Over the first half, Morrisons booked a bottom line pre-tax loss of £73.3m, compared with a profit of £121.6m in the same period the year before. In a statement, the company said: "The directors believe the profit outturn for the year to 29 January 2006 will be in line with previous guidance."
Full-year results are expected on March 23, along with further details of the group's "optimisation plan".
Yesterday, Morrisons announced the axing of around 1600 jobs through the closure of two distribution centres in Kent and Bristol. Today it said costs relating to the redundancies and sale of the buildings were expected to be about £60m.
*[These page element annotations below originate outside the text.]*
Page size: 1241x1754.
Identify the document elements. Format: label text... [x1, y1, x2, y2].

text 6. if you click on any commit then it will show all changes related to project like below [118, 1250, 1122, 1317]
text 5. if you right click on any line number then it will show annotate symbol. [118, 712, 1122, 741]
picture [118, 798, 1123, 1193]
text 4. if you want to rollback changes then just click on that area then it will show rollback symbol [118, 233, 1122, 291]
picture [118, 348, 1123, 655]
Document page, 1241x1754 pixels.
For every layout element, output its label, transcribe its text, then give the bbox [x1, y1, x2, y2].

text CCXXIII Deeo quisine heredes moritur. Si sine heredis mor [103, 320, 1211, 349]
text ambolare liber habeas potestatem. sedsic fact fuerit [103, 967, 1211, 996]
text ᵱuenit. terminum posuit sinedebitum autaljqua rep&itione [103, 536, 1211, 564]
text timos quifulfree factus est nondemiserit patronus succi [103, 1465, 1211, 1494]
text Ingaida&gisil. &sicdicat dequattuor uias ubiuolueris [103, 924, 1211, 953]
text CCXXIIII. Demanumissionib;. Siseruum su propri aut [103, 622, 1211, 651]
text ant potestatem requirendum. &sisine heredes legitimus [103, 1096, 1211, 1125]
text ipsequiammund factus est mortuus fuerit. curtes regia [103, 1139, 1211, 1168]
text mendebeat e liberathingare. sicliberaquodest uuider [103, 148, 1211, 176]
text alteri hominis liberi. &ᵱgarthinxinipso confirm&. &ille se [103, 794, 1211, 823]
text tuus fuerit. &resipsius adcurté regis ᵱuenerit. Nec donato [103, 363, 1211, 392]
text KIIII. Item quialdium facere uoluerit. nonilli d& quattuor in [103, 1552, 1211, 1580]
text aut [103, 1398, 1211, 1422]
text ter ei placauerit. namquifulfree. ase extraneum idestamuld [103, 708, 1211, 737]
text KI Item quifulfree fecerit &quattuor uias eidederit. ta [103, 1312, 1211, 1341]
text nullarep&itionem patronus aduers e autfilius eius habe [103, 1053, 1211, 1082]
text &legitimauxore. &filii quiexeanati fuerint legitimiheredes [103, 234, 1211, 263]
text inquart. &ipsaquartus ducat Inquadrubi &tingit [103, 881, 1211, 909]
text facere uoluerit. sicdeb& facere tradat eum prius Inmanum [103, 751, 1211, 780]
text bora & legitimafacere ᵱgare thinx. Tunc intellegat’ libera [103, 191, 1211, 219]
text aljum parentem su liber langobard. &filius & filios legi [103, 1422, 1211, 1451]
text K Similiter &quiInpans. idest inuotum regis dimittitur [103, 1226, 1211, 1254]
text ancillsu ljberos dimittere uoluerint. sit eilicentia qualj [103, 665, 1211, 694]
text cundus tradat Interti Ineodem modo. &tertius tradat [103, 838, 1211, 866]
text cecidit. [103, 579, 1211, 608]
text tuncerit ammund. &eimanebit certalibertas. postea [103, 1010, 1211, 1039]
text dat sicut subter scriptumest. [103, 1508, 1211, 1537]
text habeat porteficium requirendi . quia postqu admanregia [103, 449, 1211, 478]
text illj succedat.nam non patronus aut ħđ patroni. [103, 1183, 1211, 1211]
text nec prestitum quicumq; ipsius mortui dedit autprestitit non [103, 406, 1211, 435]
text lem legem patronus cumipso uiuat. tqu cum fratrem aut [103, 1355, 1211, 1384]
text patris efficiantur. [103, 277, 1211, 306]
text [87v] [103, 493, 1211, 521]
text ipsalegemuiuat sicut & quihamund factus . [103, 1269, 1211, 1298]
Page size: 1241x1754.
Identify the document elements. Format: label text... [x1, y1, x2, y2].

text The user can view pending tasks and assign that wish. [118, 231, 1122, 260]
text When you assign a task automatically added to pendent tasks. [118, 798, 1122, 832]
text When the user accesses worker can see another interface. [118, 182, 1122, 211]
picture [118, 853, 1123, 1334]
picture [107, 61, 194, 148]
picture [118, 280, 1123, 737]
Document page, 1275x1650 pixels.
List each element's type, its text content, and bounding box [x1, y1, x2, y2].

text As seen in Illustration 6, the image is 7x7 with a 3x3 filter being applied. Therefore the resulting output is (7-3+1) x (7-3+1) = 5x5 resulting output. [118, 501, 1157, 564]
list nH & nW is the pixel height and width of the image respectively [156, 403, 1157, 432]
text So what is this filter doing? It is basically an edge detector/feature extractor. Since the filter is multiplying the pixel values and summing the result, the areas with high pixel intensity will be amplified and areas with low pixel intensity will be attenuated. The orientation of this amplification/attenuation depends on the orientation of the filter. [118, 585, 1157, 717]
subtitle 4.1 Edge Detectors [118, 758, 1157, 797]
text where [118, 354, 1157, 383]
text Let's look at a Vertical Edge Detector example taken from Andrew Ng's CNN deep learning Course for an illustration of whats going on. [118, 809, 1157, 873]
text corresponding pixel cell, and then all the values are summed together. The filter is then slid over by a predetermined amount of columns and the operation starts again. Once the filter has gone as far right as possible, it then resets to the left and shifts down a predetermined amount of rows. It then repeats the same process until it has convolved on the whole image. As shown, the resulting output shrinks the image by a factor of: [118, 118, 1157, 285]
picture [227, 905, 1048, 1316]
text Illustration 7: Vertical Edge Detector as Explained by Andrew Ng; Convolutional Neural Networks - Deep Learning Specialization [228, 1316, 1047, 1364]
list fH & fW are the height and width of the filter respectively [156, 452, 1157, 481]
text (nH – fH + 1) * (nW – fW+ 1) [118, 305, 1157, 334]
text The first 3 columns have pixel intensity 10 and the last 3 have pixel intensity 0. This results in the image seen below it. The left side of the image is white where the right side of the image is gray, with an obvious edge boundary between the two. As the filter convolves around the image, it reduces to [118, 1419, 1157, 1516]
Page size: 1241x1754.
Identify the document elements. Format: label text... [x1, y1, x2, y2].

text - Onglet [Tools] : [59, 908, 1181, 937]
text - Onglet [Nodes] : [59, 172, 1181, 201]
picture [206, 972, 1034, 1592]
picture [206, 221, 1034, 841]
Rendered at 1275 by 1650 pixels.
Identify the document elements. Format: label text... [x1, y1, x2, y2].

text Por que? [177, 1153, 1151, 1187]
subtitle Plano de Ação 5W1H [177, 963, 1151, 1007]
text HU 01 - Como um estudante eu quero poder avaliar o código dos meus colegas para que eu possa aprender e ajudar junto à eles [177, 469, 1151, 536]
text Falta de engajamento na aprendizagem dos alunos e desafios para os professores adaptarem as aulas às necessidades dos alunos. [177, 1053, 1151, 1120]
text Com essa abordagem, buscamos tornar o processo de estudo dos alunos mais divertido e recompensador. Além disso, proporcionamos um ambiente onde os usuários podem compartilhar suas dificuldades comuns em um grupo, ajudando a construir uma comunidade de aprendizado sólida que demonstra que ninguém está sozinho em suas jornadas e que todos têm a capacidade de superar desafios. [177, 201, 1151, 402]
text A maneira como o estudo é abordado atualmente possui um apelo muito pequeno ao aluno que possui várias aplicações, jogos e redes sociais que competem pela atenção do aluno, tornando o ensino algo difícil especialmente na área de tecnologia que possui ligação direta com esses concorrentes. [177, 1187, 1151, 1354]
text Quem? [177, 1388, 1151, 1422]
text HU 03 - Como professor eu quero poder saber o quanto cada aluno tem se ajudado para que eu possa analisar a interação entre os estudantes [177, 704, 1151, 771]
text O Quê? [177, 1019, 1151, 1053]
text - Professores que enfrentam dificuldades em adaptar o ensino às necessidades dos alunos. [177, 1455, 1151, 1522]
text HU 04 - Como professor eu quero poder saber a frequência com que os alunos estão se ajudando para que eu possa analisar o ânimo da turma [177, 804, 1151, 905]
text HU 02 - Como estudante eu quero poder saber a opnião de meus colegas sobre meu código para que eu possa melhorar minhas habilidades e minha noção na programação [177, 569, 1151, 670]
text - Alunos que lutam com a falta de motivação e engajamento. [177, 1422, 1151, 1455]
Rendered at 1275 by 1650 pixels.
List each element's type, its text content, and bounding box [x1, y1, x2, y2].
Meanwhile, edge-of-town retailer Matalan revealed gloomier festive fortunes when it said like-for-like sales over the ten week period to January 7, based on 167 stores, were down by 5.5 per cent. However, that compares with a 10.6 per cent drop for the nine weeks to October 29.
The Lancashire-based company, which has two outlets in Edinburgh, blamed a decision to cut back on the number of reduced-price garments on its shelves for the slide. Matalan said home and Christmas gifts had "performed poorly", but sales of non-reduced clothing had risen by 0.3 per cent over the same period on a like-for-like basis.
The contrasting fortunes between the two retailers came as the latest consumer confidence barometer from the Nationwide revealed that optimism fell during December to the lowest level recorded since Nationwide began doing the research in May 2004.
Stuart Bernau, Nationwide's executive director, said: "The gloomy view among consumers is perhaps not surprising given that over the last 12 months GDP has almost halved. It also suggests that people may have re-appraised their situation and become more realistic about the future."